IKKβ Inhibition Attenuates Epithelial Mesenchymal Transition of Human Stem Cell-Derived Retinal Pigment Epithelium

Epithelial-mesenchymal transition (EMT), which is well known for its role in embryonic development, malignant transformation, and tumor progression, has also been implicated in a variety of retinal diseases, including proliferative vitreoretinopathy (PVR), age-related macular degeneration (AMD), and diabetic retinopathy. EMT of the retinal pigment epithelium (RPE), although important in the pathogenesis of these retinal conditions, is not well understood at the molecular level. We and others have shown that a variety of molecules, including the co-treatment of human stem cell-derived RPE monolayer cultures with transforming growth factor beta (TGF-beta) and the inflammatory cytokine tumor necrosis factor alpha (TNF-alpha), can induce RPE-EMT; however, small molecule inhibitors of RPE-EMT have been less well studied. Here, we demonstrate that BAY651942, a small molecule inhibitor of nuclear factor kapa-B kinase subunit beta (IKK beta) that selectively targets NF-kappa B signaling, can modulate TGF-beta/TNF-alpha-induced RPE-EMT. Next, we performed RNA-seq studies on BAY651942 treated hRPE monolayers to dissect altered biological pathways and signaling events. Further, we validated the effect of IKK beta inhibition on RPE-EMT-associated factors using a second lIKK beta inhibitor, BMS345541, with RPE monolayers derived from an independent stem cell line.

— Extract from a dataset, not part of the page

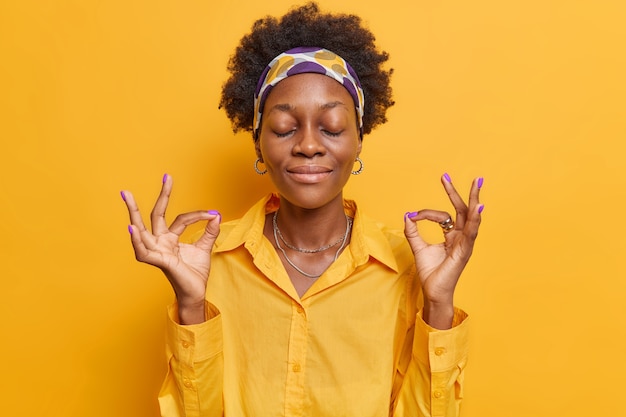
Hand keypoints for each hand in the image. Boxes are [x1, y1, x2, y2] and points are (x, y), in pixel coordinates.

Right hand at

Our data highlights the fact that pharmacological inhibition of RPE-EMT restores RPE identity and may provide a promising approach for treating retinal diseases that involve RPE dedifferentiation and EMT.

Automated summary

Epithelial-mesenchymal transition (EMT) plays an important role in embryonic development, malignant transformation, and tumor progression, and is also implicated in various retinal diseases. The molecular mechanisms underlying EMT of the retinal pigment epithelium (RPE) are not fully understood. In this study, a small molecule inhibitor, BAY651942, was found to modulate TGF-beta/TNF-alpha-induced RPE-EMT. RNA-seq analysis revealed altered biological pathways and signaling events in BAY651942-treated hRPE monolayers. Inhibition of IKK beta restores RPE identity and may offer a promising approach for treating retinal diseases involving RPE dedifferentiation and EMT.